*** Opening of SUPPLIED DATA ***

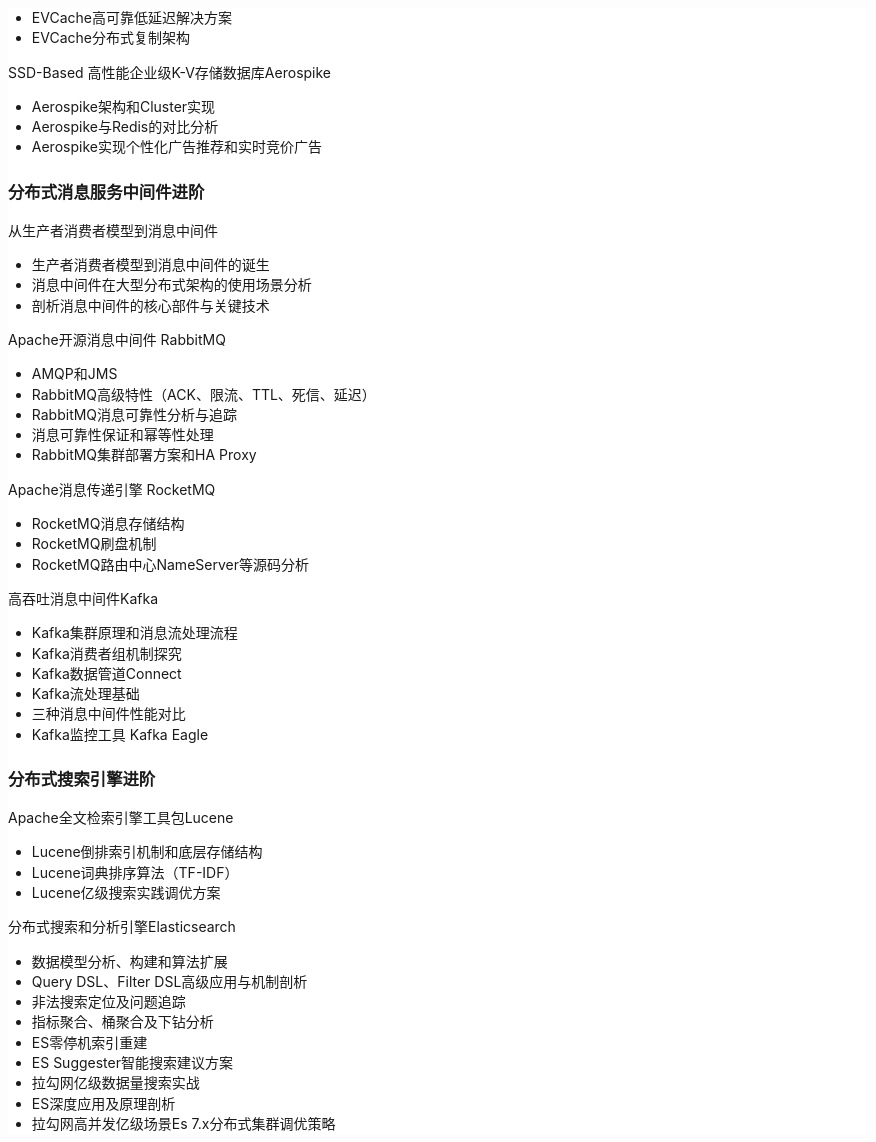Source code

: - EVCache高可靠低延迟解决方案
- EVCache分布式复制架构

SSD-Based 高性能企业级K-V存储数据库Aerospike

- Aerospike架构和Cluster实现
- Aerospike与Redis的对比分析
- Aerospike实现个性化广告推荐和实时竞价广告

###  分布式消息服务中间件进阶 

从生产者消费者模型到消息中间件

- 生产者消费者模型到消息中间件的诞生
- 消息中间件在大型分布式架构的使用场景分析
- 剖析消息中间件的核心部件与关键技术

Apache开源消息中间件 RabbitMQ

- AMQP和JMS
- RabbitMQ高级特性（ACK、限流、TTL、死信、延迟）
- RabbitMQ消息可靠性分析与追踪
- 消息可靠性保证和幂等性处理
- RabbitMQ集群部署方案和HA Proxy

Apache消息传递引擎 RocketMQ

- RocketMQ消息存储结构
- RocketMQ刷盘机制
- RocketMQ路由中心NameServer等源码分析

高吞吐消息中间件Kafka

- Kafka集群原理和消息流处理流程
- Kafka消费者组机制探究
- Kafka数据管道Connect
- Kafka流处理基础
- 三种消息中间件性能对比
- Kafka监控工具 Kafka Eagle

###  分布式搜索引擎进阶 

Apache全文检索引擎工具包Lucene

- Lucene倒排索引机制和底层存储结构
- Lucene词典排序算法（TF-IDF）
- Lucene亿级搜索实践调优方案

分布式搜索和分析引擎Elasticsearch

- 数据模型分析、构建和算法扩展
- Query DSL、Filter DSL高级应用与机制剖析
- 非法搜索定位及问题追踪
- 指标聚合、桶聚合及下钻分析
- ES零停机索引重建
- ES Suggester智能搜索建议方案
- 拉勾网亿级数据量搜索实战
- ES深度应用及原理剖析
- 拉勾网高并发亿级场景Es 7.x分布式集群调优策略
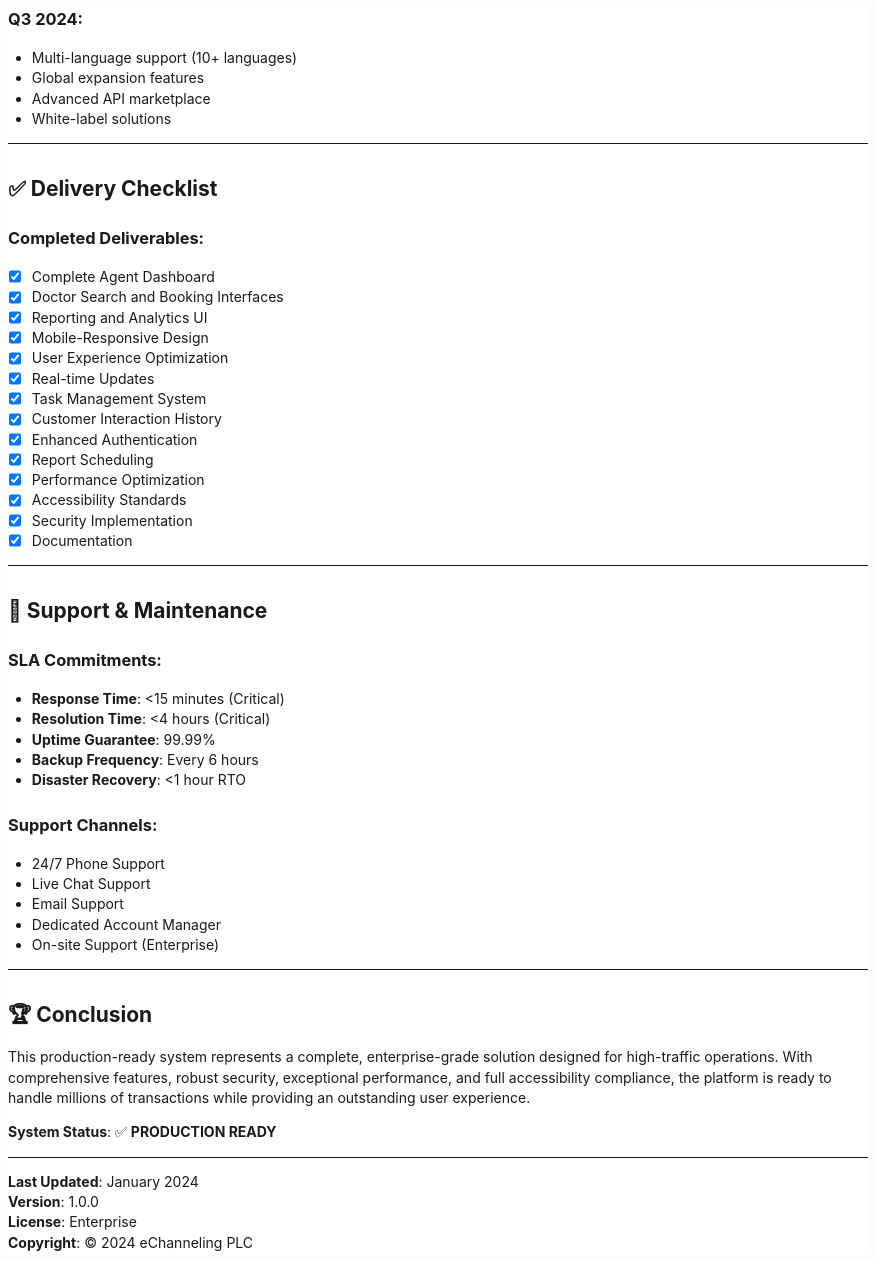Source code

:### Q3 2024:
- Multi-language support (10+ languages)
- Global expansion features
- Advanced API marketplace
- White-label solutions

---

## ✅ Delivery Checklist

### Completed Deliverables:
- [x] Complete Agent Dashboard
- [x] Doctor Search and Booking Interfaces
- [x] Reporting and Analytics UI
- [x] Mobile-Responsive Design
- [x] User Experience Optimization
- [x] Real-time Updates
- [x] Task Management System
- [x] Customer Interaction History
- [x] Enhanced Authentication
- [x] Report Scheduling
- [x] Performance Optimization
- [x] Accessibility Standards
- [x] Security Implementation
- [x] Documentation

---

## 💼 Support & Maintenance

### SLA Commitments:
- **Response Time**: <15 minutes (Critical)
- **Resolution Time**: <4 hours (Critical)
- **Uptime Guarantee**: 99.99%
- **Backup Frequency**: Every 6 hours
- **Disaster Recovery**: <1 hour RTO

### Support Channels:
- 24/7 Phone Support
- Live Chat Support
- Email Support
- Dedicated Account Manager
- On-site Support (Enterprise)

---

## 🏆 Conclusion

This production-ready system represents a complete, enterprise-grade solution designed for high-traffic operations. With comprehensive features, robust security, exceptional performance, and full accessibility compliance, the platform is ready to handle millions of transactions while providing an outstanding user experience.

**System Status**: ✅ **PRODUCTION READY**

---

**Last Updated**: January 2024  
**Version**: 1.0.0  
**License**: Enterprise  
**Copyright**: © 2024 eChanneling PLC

*** Close of SUPPLIED DATA ***

## WHAT YOU ARE ASKED TO DO
Write out every line of source text in the listing above, word for word, and leave out the pictures.

## PROBLEM SOLUTION
Source code

: - EVCache高可靠低延迟解决方案
- EVCache分布式复制架构

SSD-Based 高性能企业级K-V存储数据库Aerospike

- Aerospike架构和Cluster实现
- Aerospike与Redis的对比分析
- Aerospike实现个性化广告推荐和实时竞价广告

###  分布式消息服务中间件进阶 

从生产者消费者模型到消息中间件

- 生产者消费者模型到消息中间件的诞生
- 消息中间件在大型分布式架构的使用场景分析
- 剖析消息中间件的核心部件与关键技术

Apache开源消息中间件 RabbitMQ

- AMQP和JMS
- RabbitMQ高级特性（ACK、限流、TTL、死信、延迟）
- RabbitMQ消息可靠性分析与追踪
- 消息可靠性保证和幂等性处理
- RabbitMQ集群部署方案和HA Proxy

Apache消息传递引擎 RocketMQ

- RocketMQ消息存储结构
- RocketMQ刷盘机制
- RocketMQ路由中心NameServer等源码分析

高吞吐消息中间件Kafka

- Kafka集群原理和消息流处理流程
- Kafka消费者组机制探究
- Kafka数据管道Connect
- Kafka流处理基础
- 三种消息中间件性能对比
- Kafka监控工具 Kafka Eagle

###  分布式搜索引擎进阶 

Apache全文检索引擎工具包Lucene

- Lucene倒排索引机制和底层存储结构
- Lucene词典排序算法（TF-IDF）
- Lucene亿级搜索实践调优方案

分布式搜索和分析引擎Elasticsearch

- 数据模型分析、构建和算法扩展
- Query DSL、Filter DSL高级应用与机制剖析
- 非法搜索定位及问题追踪
- 指标聚合、桶聚合及下钻分析
- ES零停机索引重建
- ES Suggester智能搜索建议方案
- 拉勾网亿级数据量搜索实战
- ES深度应用及原理剖析
- 拉勾网高并发亿级场景Es 7.x分布式集群调优策略
Source code

:### Q3 2024:
- Multi-language support (10+ languages)
- Global expansion features
- Advanced API marketplace
- White-label solutions

---

## ✅ Delivery Checklist

### Completed Deliverables:
- [x] Complete Agent Dashboard
- [x] Doctor Search and Booking Interfaces
- [x] Reporting and Analytics UI
- [x] Mobile-Responsive Design
- [x] User Experience Optimization
- [x] Real-time Updates
- [x] Task Management System
- [x] Customer Interaction History
- [x] Enhanced Authentication
- [x] Report Scheduling
- [x] Performance Optimization
- [x] Accessibility Standards
- [x] Security Implementation
- [x] Documentation

---

## 💼 Support & Maintenance

### SLA Commitments:
- **Response Time**: <15 minutes (Critical)
- **Resolution Time**: <4 hours (Critical)
- **Uptime Guarantee**: 99.99%
- **Backup Frequency**: Every 6 hours
- **Disaster Recovery**: <1 hour RTO

### Support Channels:
- 24/7 Phone Support
- Live Chat Support
- Email Support
- Dedicated Account Manager
- On-site Support (Enterprise)

---

## 🏆 Conclusion

This production-ready system represents a complete, enterprise-grade solution designed for high-traffic operations. With comprehensive features, robust security, exceptional performance, and full accessibility compliance, the platform is ready to handle millions of transactions while providing an outstanding user experience.

**System Status**: ✅ **PRODUCTION READY**

---

**Last Updated**: January 2024  
**Version**: 1.0.0  
**License**: Enterprise  
**Copyright**: © 2024 eChanneling PLC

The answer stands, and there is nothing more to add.